## SOURCE
···

- Active: February 11, 1863
- Allegiance: United States Union
- Branch: United States Army Union Army
- Type: Artillery
- Part of: Attached to Artillery Brigade, Department of North Carolina
- Engagements: American Civil War

= 24th Independent Battery New York Light Artillery =

The 24th Independent Battery, New York Volunteer Light Artillery was an American Civil War regiment from New York.

==History==
Organized as Battery "B", New York Rocket Battalion, and designated 24th Battery February 11, 1863, having served as such provisionally from October 19, 1862. Attached to Artillery Brigade, Dept. of North Carolina, to January 1863. Artillery Brigade, 18th Army Corps, Dept. of North Carolina, to May 1863. District of the Albemarle, Dept. of North Carolina, to July 1863, and Dept. of Virginia and North Carolina to February 1864. District of Plymouth, N. C., to April 1864.

==Service==
- Expedition from New Berne, N. C., November 2–12, 1862.
- Action at Rawle's Hill November 2.

···

## GIVEN DATA
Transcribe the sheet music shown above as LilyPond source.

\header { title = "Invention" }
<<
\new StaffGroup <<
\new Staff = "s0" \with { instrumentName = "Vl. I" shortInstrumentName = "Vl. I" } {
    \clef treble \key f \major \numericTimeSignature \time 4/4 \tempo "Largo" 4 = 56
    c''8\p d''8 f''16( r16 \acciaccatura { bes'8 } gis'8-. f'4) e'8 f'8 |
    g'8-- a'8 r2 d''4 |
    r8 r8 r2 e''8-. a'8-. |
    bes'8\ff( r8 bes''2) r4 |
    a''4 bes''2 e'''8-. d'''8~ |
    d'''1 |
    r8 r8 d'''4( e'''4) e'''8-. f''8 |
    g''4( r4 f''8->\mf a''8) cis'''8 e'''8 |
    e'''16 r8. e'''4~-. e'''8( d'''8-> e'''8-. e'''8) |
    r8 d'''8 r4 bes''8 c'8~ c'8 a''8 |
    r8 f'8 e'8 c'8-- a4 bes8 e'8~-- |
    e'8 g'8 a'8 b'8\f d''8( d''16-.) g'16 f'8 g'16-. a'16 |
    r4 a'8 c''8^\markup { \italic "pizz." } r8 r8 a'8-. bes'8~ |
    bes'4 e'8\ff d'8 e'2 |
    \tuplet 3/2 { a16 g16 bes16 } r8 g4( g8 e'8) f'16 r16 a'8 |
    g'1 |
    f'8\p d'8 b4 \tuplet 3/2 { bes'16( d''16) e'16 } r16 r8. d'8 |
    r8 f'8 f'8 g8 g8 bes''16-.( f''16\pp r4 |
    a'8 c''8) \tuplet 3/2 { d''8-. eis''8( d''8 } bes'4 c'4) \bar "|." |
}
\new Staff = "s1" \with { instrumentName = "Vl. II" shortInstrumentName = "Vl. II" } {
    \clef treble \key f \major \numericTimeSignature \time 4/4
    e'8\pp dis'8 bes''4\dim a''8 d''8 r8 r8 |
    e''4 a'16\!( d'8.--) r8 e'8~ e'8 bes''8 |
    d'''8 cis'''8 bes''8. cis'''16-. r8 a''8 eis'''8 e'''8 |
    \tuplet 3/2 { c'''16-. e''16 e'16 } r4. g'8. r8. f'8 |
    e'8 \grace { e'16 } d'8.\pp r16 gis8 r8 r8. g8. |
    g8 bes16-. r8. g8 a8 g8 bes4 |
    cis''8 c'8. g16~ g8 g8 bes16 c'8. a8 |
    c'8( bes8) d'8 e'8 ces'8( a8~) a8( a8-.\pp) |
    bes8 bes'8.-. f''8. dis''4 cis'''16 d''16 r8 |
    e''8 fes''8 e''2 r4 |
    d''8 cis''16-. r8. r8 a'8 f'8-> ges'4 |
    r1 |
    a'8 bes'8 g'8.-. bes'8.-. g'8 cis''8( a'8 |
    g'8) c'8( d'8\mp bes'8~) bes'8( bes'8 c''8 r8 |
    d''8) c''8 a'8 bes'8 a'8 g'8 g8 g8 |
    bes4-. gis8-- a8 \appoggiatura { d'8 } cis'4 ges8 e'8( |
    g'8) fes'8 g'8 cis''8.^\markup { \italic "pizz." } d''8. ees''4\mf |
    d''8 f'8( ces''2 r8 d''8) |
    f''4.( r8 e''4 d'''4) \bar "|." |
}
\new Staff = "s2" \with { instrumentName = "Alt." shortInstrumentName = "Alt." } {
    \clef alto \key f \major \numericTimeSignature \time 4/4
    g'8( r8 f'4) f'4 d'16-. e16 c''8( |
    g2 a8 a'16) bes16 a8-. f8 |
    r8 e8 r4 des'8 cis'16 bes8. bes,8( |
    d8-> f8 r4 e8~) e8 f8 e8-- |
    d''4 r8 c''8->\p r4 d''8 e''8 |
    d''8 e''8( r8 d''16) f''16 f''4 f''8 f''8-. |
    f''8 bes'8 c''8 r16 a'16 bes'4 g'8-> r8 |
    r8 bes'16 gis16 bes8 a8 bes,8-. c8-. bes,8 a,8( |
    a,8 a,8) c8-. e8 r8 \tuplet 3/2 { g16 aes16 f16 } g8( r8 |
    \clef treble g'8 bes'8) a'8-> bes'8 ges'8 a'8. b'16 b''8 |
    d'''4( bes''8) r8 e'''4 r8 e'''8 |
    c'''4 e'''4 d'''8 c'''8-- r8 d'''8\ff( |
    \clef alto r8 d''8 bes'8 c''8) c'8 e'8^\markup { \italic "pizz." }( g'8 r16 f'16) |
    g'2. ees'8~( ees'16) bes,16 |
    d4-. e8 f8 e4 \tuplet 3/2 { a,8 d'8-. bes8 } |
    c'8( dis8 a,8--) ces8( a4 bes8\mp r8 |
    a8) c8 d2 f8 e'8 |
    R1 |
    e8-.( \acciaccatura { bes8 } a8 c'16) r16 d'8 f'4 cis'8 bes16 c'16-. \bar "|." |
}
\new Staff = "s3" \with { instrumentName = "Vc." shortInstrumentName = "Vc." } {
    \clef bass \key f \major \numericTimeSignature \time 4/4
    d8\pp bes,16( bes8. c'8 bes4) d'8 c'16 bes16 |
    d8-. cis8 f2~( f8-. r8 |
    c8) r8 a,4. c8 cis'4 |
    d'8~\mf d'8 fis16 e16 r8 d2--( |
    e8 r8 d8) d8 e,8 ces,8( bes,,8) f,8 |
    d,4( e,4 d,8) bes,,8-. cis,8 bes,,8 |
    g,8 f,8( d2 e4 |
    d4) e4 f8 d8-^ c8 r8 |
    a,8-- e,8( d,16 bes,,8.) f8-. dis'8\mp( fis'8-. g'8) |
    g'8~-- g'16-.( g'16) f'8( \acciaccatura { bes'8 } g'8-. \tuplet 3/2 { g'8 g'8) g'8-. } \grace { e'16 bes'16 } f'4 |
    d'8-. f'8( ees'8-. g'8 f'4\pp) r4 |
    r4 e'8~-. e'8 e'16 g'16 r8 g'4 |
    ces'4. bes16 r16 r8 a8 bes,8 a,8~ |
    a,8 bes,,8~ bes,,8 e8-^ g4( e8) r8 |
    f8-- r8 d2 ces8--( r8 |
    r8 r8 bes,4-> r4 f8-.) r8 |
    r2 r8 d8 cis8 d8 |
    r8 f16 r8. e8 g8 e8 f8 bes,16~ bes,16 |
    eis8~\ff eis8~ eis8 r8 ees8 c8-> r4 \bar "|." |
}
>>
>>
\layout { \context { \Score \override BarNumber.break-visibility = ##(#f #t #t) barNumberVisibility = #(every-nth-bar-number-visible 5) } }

···

## TO BE DONE
1. Reproduce word for word the part of the article on the 24th Battery starting at "- Active: February" and ending at "to April 1864.".
2. Do these statements agree with the article on the 24th Battery? For each, answer yes or no and quote the words that decide it.
(a) The battery served provisionally before it was designated the 24th Battery.
(b) The battery was organized as Battery "A" of the New York Rocket Battalion.
(c) The action at Rawle's Hill took place on November 12.
The material above comes from a different source than the article on the 24th Battery.

## ANSWERS GIVEN
1.
- Active: February 11, 1863
- Allegiance: United States Union
- Branch: United States Army Union Army
- Type: Artillery
- Part of: Attached to Artillery Brigade, Department of North Carolina
- Engagements: American Civil War

= 24th Independent Battery New York Light Artillery =

The 24th Independent Battery, New York Volunteer Light Artillery was an American Civil War regiment from New York.

==History==
Organized as Battery "B", New York Rocket Battalion, and designated 24th Battery February 11, 1863, having served as such provisionally from October 19, 1862. Attached to Artillery Brigade, Dept. of North Carolina, to January 1863. Artillery Brigade, 18th Army Corps, Dept. of North Carolina, to May 1863. District of the Albemarle, Dept. of North Carolina, to July 1863, and Dept. of Virginia and North Carolina to February 1864. District of Plymouth, N. C., to April 1864.

2.
(a) Yes: "having served as such provisionally from October 19, 1862"
(b) No: "Organized as Battery "B", New York Rocket Battalion"
(c) No: "Action at Rawle's Hill November 2."